The class, which will be offered this Spring 2019 semester at UW-Madison, will focus on race, feminism, and performance of Latinxs in the Reggaeton and Hip-Hop musical genres.

“This course surveys Latinx participation in Hip-Hop and Reggaetón, highlighting female artists, the Hispanophone Caribbean, and U.S. urban centers,” the class description reads. “Students will analyze texts, performance, and social issues the music addresses from multiple disciplinary perspectives.”

As a Puerto Rican Chicago-native and Hip-Hop artist herself, this course was a manifestation of Bruno’s own journey to figure out where she belongs in the musical genre. She told CASSIUS that it’s also based on her senior thesis where she researched the “mami motif,” a concept originally introduced by scholar Raquel Rivera, which is the label for the staple Latina woman we see in Hip-Hop music videos such as Jennifer Lopez in the 90s and early aughts or Nina Sky.

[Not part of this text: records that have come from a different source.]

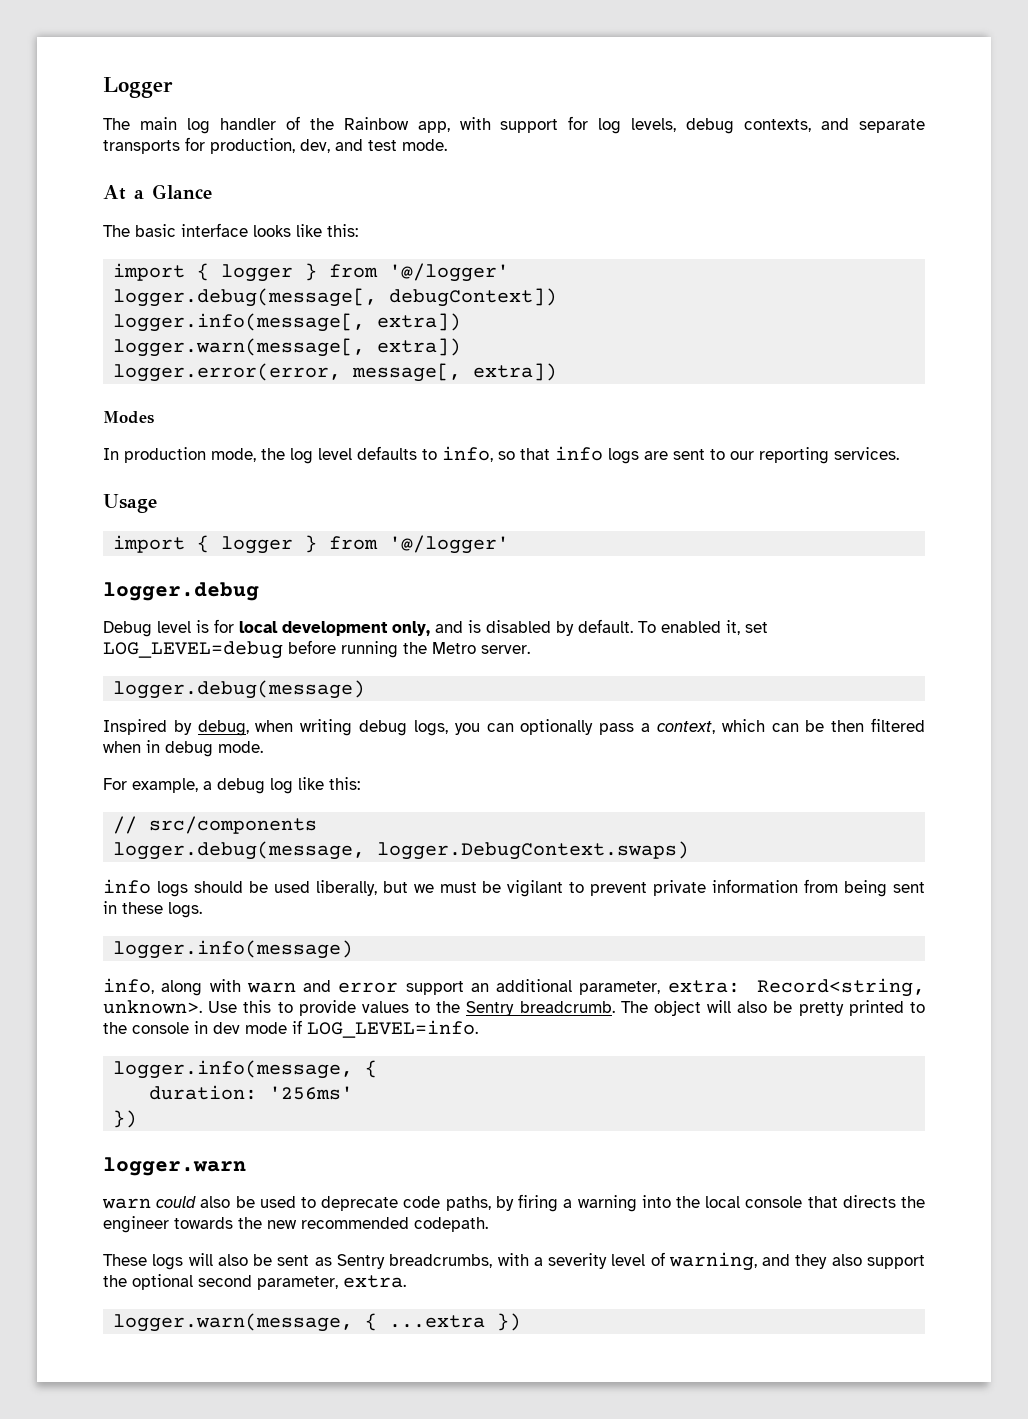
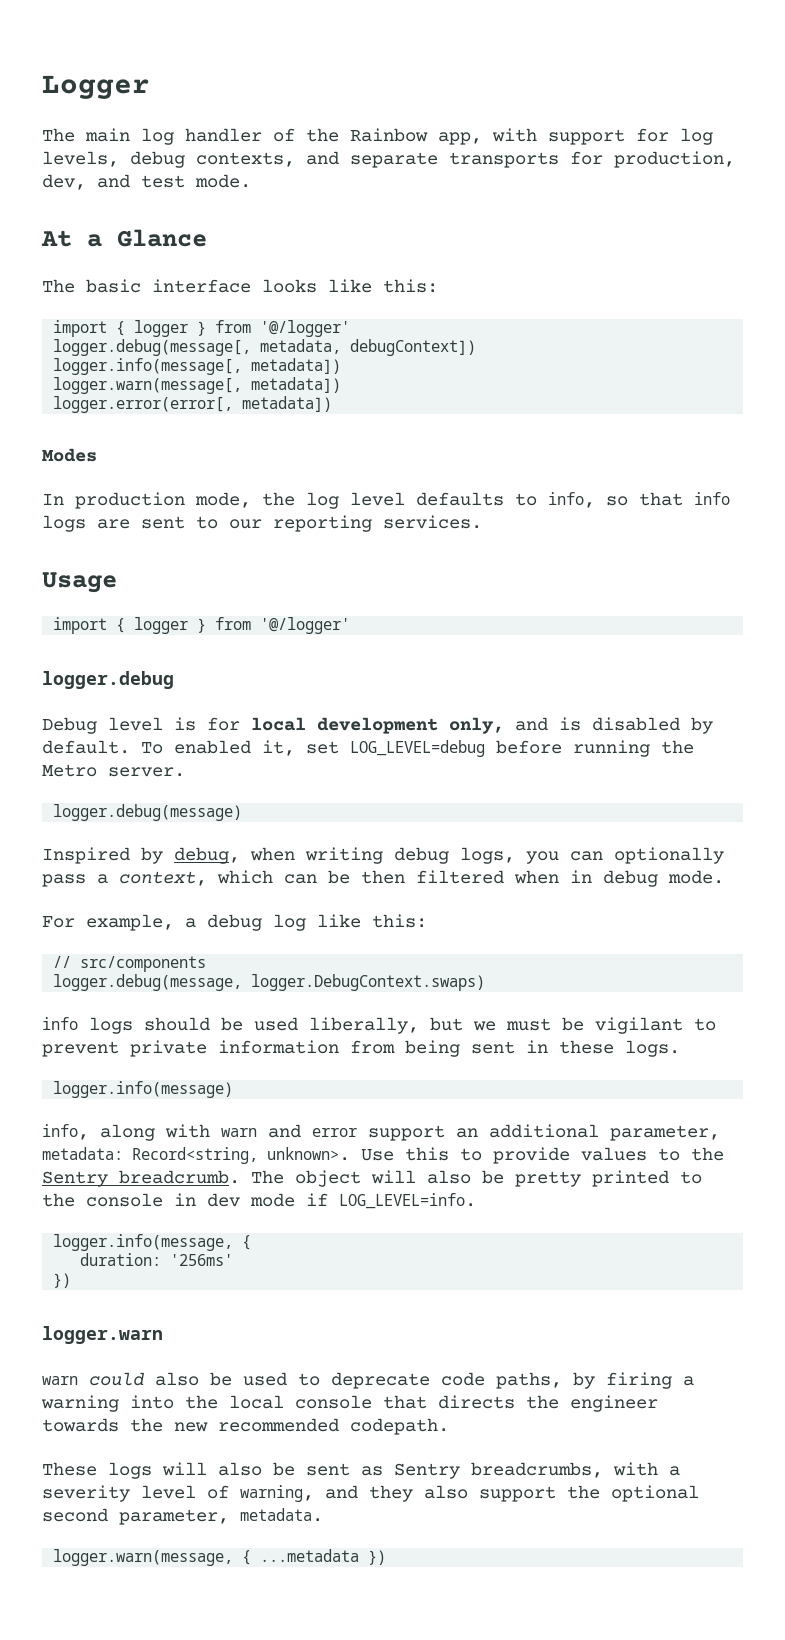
(378, 297) none -> [260,339,342,354] metadata,
[377,313,462,331] extra]) -> [251,358,342,374] metadata])
[377,338,462,356] [113,363,558,382] extra]) // logger.error(error, message[, extra]) -> [251,377,342,393] [53,396,333,413] metadata]) // logger.error(error[, metadata])
[667,980,740,993] extra: -> [42,1147,123,1160] metadata:
[343,1275,406,1288] extra. -> [240,1508,323,1522] metadata.
[389,1315,486,1328] ...extra -> [260,1549,360,1562] ...metadata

This is why her course predominantly focuses on feminism and race in the genre.

What I’ve noticed is that we like to anchor Blackness to geography instead of a global concept … We have to put these different identities in conversation with each other.

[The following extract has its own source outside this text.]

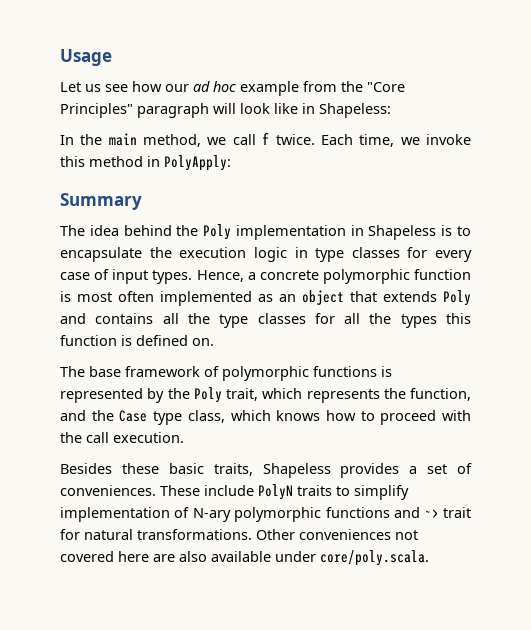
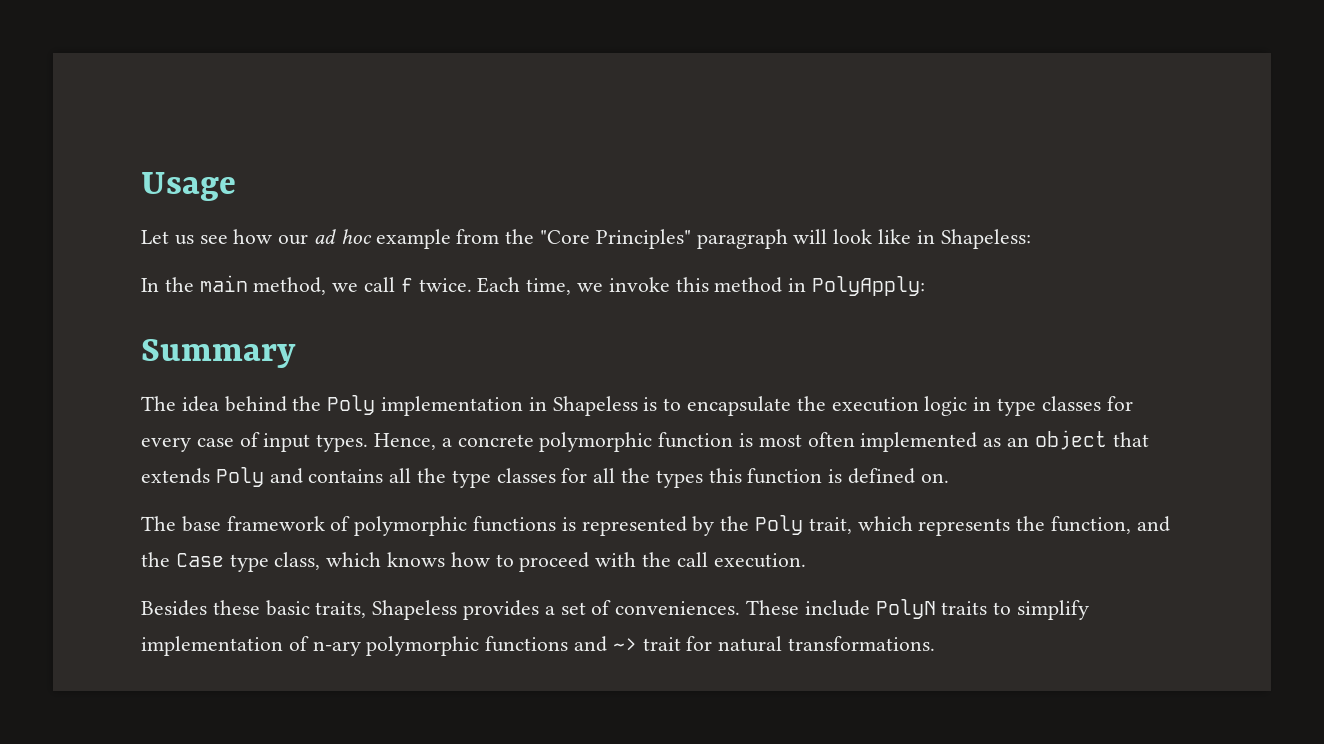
[192,508,231,522] N-ary -> [312,641,361,656] n-ary
[256,529,418,540] [60,550,429,566] Other conveniences not covered here are also available under core/poly.scala. -> (936, 643) none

“The ‘mami motif’ has been part of Hip-Hop’s aesthetic since the beginning and I don’t think it’s talked about enough,” she told CASSIUS. “There’s also been a focus on Afro-Latinidad in the mainstream and when talking about Blackness in Hip-Hop and Reggaetón, it requires you to think about Blackness as a concept globally. What does it mean to be Black from Colombia, but also participate in a Caribbean style of music? [The genres] force Blackness in Latin America and the Caribbean interact with Blackness in the United States. What I’ve noticed is that we like to anchor Blackness to geography instead of a global concept. We have to put these different identities in conversation with each other.”

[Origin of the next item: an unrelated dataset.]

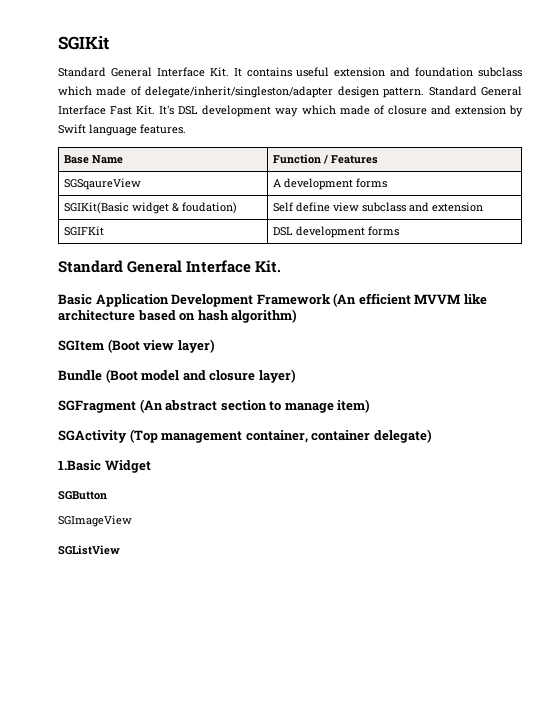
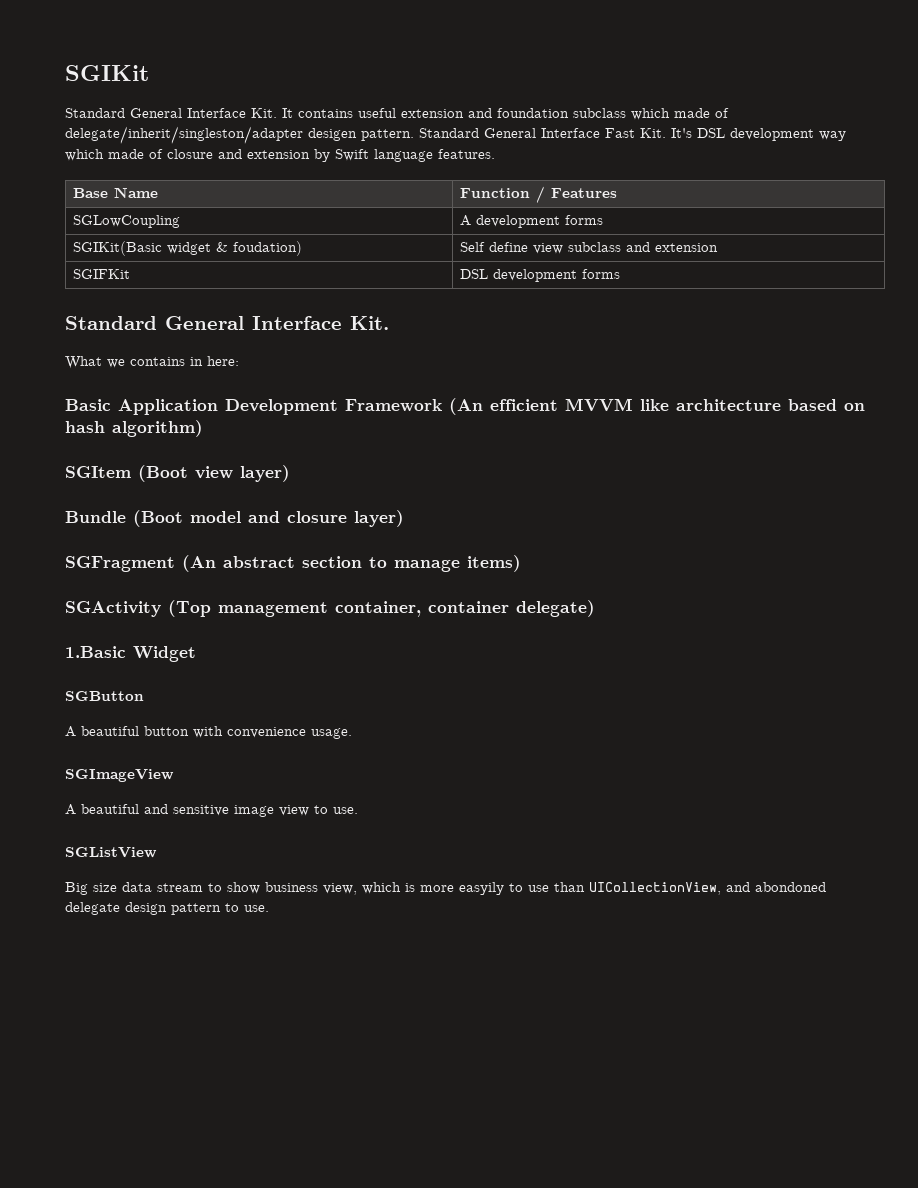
[64,178,142,190] SGSqaureView -> [73,215,181,228] SGLowCoupling
(282, 266) none -> [65,356,239,369] // What we contains in here:
[337,399,371,413] item) -> [467,555,521,572] items)
[58,515,132,527] [58,545,120,555] SGImageView // SGListView -> [65,726,352,739] [65,769,174,782] [65,804,358,817] [65,847,157,858] [65,882,826,895] [65,902,269,915] A beautiful button with convenience usage. // SGImageView // A beautiful and sensitive image view to use. // SGListView // Big size data stream to show business view, which is more easyily to use than UICollectionView, and abondoned delegate design pattern to use.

Bruno said her lecture materials will consist of analyzing song lyrics, music videos, and also videos from popular creators such as Mitú and Reggaetón Con La Gata, who she also asked to review her syllabus. Some popular musicians she’ll be highlighting include Ivy Queen, Cardi B, Amara La Negra, La Sista, Jennifer Lopez, Nina Sky and more. 

While Bruno admits she has struggled with getting other academics to realize the legitimacy in her work, she said she is standing on the foundation of other Black and Latinx scholars who have done this work on race, culture, and music before her. In her own research, she uses race, colonialism, anti-blackness, Latinx experiences in urban cities to create points about how they all play into the culture of each genre. 

What’s important about my class is that it already frames [Hip-Hop and Reggaetón] as valuable

“There are theories in the academy that help other academics realize a concept has value,” she explained. “But what’s important about my class is that it already frames this work as valuable. I’m asking my students to learn these concepts and how to talk about them in order for them to provide more depth in their own research on the topics.”

One of the elements of her class is also creating a Twitter chat for students and users on the platform to participate, in an effort to decolonize academia and learning.

“I’m hoping to drop my syllabus on Twitter and I want it to be available to people so that if they want to look at what I’m assigning to people in my class, they can,” Bruno said. “They can also send in questions or respond to questions. If this is popular culture and we use a popular forum to express that, let’s talk about it.”

Ultimately, I hope my students gain a better idea of how race works in Latin America, how gender and sexuality works, but also how everything they do is political,” she continues. “They should know the academy is a place where they can really study anything they want.”